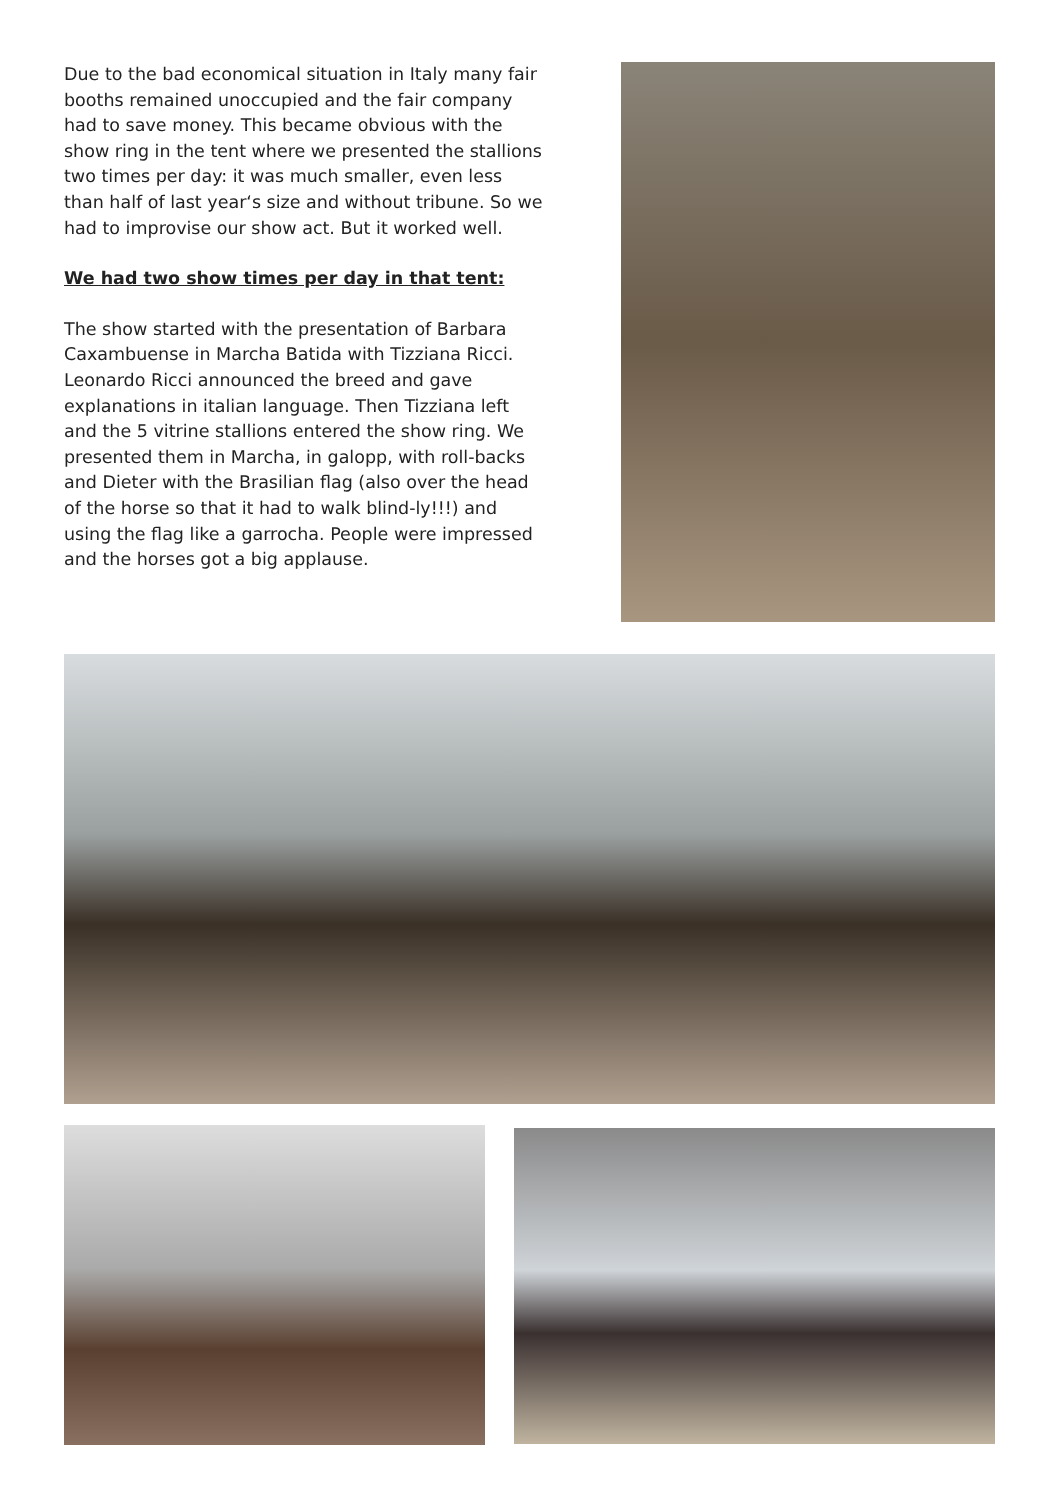Due to the bad economical situation in Italy many fair booths remained unoccupied and the fair com­pany had to save money. This became obvious with the show ring in the tent where we presented the stallions two times per day: it was much smaller, even less than half of last year‘s size and without tribune. So we had to improvise our show act. But it worked well.
We had two show times per day in that tent:
The show started with the presentation of Barbara Caxambuense in Marcha Batida with Tizziana Ricci. Leonardo Ricci announced the breed and gave explanations in italian language. Then Tizziana left and the 5 vitrine stallions entered the show ring. We presented them in Marcha, in galopp, with roll-backs and Dieter with the Brasilian flag (also over the head of the horse so that it had to walk blind-ly!!!) and using the flag like a garrocha. People were impressed and the horses got a big applause.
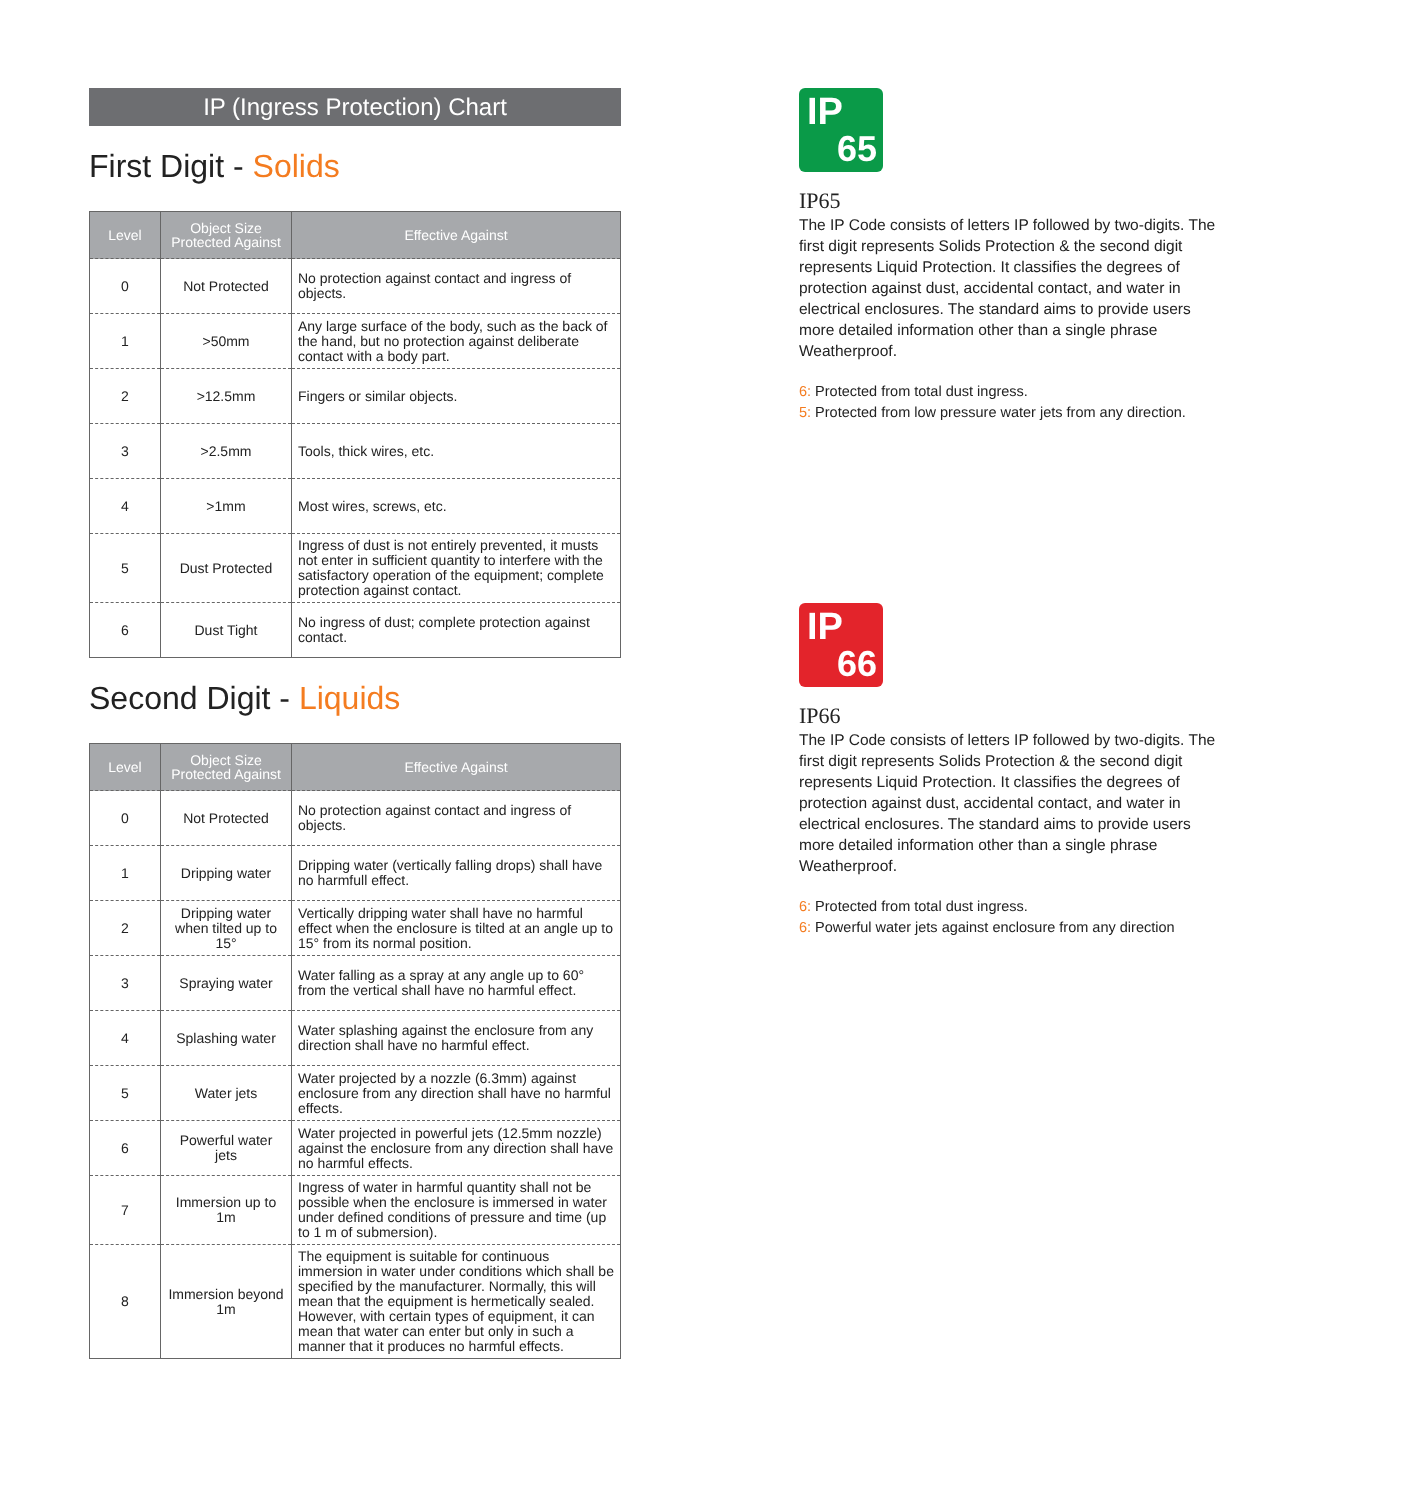IP (Ingress Protection) Chart
First Digit - Solids
| Level | Object Size Protected Against | Effective Against |
| --- | --- | --- |
| 0 | Not Protected | No protection against contact and ingress of objects. |
| 1 | >50mm | Any large surface of the body, such as the back of the hand, but no protection against deliberate contact with a body part. |
| 2 | >12.5mm | Fingers or similar objects. |
| 3 | >2.5mm | Tools, thick wires, etc. |
| 4 | >1mm | Most wires, screws, etc. |
| 5 | Dust Protected | Ingress of dust is not entirely prevented, it musts not enter in sufficient quantity to interfere with the satisfactory operation of the equipment; complete protection against contact. |
| 6 | Dust Tight | No ingress of dust; complete protection against contact. |
Second Digit - Liquids
| Level | Object Size Protected Against | Effective Against |
| --- | --- | --- |
| 0 | Not Protected | No protection against contact and ingress of objects. |
| 1 | Dripping water | Dripping water (vertically falling drops) shall have no harmfull effect. |
| 2 | Dripping water when tilted up to 15° | Vertically dripping water shall have no harmful effect when the enclosure is tilted at an angle up to 15° from its normal position. |
| 3 | Spraying water | Water falling as a spray at any angle up to 60° from the vertical shall have no harmful effect. |
| 4 | Splashing water | Water splashing against the enclosure from any direction shall have no harmful effect. |
| 5 | Water jets | Water projected by a nozzle (6.3mm) against enclosure from any direction shall have no harmful effects. |
| 6 | Powerful water jets | Water projected in powerful jets (12.5mm nozzle) against the enclosure from any direction shall have no harmful effects. |
| 7 | Immersion up to 1m | Ingress of water in harmful quantity shall not be possible when the enclosure is immersed in water under defined conditions of pressure and time (up to 1 m of submersion). |
| 8 | Immersion beyond 1m | The equipment is suitable for continuous immersion in water under conditions which shall be specified by the manufacturer. Normally, this will mean that the equipment is hermetically sealed. However, with certain types of equipment, it can mean that water can enter but only in such a manner that it produces no harmful effects. |
IP
65
IP65
The IP Code consists of letters IP followed by two-digits. The first digit represents Solids Protection & the second digit represents Liquid Protection. It classifies the degrees of protection against dust, accidental contact, and water in electrical enclosures. The standard aims to provide users more detailed information other than a single phrase Weatherproof.
6: Protected from total dust ingress.
5: Protected from low pressure water jets from any direction.
IP
66
IP66
The IP Code consists of letters IP followed by two-digits. The first digit represents Solids Protection & the second digit represents Liquid Protection. It classifies the degrees of protection against dust, accidental contact, and water in electrical enclosures. The standard aims to provide users more detailed information other than a single phrase Weatherproof.
6: Protected from total dust ingress.
6: Powerful water jets against enclosure from any direction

++++++++++

| Exercise requirements |
The response must contain each line above that holds the string "jets".

| Answer to this exercise |
| 5 | Water jets | Water projected by a nozzle (6.3mm) against enclosure from any direction shall have no harmful effects. |
| 6 | Powerful water jets | Water projected in powerful jets (12.5mm nozzle) against the enclosure from any direction shall have no harmful effects. |
5: Protected from low pressure water jets from any direction.
6: Powerful water jets against enclosure from any direction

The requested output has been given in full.